[Data excerpts]
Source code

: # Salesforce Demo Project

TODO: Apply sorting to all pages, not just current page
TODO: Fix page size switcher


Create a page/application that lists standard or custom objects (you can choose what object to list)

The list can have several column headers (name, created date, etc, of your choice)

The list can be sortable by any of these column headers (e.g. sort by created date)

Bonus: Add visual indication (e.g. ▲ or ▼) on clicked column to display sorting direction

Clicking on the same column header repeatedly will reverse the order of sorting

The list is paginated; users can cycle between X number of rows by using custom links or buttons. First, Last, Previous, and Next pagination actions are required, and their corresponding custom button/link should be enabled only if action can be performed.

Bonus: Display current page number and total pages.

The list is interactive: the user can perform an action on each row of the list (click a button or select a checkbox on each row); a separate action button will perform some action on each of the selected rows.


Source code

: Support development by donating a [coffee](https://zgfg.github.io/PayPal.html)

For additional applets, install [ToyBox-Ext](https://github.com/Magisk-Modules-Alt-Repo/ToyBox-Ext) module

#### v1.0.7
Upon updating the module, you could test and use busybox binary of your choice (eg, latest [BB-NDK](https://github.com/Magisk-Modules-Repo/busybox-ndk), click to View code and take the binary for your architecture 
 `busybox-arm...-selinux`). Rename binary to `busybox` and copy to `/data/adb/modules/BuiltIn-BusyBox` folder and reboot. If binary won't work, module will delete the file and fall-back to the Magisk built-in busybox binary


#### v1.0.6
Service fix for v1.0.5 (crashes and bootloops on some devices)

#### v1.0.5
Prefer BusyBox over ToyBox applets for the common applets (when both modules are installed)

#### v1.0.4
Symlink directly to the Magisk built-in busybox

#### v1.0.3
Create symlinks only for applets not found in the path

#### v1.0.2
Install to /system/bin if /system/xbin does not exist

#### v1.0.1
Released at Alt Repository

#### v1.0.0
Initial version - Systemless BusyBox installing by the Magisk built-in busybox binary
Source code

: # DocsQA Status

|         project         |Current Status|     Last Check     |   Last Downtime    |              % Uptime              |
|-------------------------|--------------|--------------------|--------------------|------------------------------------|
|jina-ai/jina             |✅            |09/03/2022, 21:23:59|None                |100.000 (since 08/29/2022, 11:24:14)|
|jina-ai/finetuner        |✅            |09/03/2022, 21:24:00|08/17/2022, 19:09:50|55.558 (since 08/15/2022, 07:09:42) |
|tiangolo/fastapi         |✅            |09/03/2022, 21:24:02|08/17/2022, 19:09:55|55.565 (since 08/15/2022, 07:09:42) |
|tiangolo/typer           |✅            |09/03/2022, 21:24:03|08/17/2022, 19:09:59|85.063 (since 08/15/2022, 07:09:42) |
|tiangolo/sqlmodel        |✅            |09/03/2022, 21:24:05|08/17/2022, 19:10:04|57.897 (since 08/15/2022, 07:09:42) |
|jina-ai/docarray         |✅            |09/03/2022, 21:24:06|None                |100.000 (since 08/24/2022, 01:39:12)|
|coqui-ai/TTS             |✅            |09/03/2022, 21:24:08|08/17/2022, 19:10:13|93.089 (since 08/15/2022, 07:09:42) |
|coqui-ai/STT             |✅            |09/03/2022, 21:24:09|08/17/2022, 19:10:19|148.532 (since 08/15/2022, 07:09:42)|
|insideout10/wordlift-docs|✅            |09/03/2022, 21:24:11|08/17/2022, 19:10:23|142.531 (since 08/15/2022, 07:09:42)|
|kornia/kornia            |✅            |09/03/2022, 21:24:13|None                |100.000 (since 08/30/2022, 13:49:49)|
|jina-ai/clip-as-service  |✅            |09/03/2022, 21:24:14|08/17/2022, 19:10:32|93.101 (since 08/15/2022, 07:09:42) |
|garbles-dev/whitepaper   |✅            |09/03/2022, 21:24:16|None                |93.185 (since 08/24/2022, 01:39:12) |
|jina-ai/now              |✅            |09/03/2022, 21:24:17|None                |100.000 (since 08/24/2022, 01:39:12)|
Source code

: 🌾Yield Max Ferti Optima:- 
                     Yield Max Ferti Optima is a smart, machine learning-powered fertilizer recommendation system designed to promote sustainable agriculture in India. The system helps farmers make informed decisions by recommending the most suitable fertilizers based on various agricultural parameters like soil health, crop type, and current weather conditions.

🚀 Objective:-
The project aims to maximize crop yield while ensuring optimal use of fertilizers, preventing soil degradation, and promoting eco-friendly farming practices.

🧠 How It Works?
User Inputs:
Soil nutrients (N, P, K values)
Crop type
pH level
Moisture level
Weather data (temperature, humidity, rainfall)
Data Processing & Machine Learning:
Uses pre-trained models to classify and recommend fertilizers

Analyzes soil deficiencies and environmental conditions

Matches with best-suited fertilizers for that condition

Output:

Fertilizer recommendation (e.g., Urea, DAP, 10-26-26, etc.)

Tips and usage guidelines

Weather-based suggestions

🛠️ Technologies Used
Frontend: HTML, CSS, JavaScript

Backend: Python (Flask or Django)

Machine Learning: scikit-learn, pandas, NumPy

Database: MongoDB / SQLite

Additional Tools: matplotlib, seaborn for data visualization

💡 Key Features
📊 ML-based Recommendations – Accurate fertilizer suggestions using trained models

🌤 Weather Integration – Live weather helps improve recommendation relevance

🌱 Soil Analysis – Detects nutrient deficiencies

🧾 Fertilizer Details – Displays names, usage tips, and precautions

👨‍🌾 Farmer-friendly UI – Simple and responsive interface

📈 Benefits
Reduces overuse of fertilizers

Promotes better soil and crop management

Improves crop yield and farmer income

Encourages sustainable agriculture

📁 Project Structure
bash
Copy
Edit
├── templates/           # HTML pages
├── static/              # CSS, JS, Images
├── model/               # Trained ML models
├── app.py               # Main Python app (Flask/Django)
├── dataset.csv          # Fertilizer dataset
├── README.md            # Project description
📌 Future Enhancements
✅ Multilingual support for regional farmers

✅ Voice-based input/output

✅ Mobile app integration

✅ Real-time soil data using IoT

...

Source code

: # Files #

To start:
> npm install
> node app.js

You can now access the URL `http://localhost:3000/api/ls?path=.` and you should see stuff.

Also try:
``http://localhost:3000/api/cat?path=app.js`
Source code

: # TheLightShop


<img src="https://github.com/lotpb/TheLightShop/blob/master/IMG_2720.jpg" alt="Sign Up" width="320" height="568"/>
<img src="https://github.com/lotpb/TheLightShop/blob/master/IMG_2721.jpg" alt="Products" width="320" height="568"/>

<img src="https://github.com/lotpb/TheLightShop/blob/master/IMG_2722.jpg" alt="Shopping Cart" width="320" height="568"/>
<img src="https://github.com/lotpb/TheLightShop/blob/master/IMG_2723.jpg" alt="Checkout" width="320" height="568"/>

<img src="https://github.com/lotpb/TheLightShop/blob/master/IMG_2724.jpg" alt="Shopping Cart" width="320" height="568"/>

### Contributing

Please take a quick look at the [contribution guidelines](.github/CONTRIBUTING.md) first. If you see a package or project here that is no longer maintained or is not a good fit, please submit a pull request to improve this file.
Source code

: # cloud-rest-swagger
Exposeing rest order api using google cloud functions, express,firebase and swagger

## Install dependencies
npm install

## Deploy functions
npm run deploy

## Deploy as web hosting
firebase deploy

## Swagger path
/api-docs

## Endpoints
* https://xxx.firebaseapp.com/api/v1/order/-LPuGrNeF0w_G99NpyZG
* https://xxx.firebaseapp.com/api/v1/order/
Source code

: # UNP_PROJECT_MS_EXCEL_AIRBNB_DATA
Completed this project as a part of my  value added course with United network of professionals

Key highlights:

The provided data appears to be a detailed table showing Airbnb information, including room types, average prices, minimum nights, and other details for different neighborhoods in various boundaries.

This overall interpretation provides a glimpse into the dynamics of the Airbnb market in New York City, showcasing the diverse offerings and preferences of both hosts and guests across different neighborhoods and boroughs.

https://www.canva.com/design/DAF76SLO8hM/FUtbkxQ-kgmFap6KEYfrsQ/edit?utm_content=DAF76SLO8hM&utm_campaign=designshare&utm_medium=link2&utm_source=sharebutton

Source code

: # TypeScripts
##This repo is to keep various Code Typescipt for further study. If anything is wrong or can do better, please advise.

Goal of the exercise: Copy the stretch from the line that contains "## Endpoints" through the line that contains "##This repo is" in the records above, keeping every line unchanged.

Expected answer:
## Endpoints
* https://xxx.firebaseapp.com/api/v1/order/-LPuGrNeF0w_G99NpyZG
* https://xxx.firebaseapp.com/api/v1/order/
Source code

: # UNP_PROJECT_MS_EXCEL_AIRBNB_DATA
Completed this project as a part of my  value added course with United network of professionals

Key highlights:

The provided data appears to be a detailed table showing Airbnb information, including room types, average prices, minimum nights, and other details for different neighborhoods in various boundaries.

This overall interpretation provides a glimpse into the dynamics of the Airbnb market in New York City, showcasing the diverse offerings and preferences of both hosts and guests across different neighborhoods and boroughs.

https://www.canva.com/design/DAF76SLO8hM/FUtbkxQ-kgmFap6KEYfrsQ/edit?utm_content=DAF76SLO8hM&utm_campaign=designshare&utm_medium=link2&utm_source=sharebutton

Source code

: # TypeScripts
##This repo is to keep various Code Typescipt for further study. If anything is wrong or can do better, please advise.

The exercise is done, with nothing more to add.